Why the spread of organic farms may prompt growers to use more pesticide, not less

By Karen Kaplan | LA Times |

LOS ANGELES TIMES - To help California fight climate change, air quality regulators would like to see 20% of the state’s farmland go organic by 2045. That means converting about 65,000 acres of conventional fields to organic practices every year.

“We expect an increase in organic in the future,” said study leader Ashley Larsen, a professor of agricultural and landscape ecology at UC Santa Barbara. “How do we make sure this is not causing unintended harm?”

The statistical analysis alone doesn’t prove that the addition of organic fields is responsible for the change in pesticide use, but Larsen said the circumstantial evidence for a causal relationship is compelling. The conventional fields that acquired an organic neighbor used to have the same pattern of pesticide use as their fellow other conventional fields, and they started to diverge only after the nearby field switched to organic.

“This is pretty strong evidence, in our minds,” she said.
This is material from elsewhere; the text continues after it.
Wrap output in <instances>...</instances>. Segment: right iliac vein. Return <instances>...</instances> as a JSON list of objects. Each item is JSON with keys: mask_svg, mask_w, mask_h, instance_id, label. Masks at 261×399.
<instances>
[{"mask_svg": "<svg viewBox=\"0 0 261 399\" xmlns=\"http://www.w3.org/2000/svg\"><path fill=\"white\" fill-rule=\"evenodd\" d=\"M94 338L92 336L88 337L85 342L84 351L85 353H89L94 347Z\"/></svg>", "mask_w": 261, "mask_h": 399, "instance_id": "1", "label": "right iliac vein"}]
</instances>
Milt McGiffen, a cooperative extension specialist with the Department of Botany and Plant Sciences at UC Riverside, was less sure. He said growers make a point of planting organic crops in places where they know pest control won’t be a big problem since they can’t use conventional pesticides.

“Mostly why you have a group of organic farms together is because that’s where you have the fewest pests, not the other way around,” said McGiffen, who wasn’t involved in the study.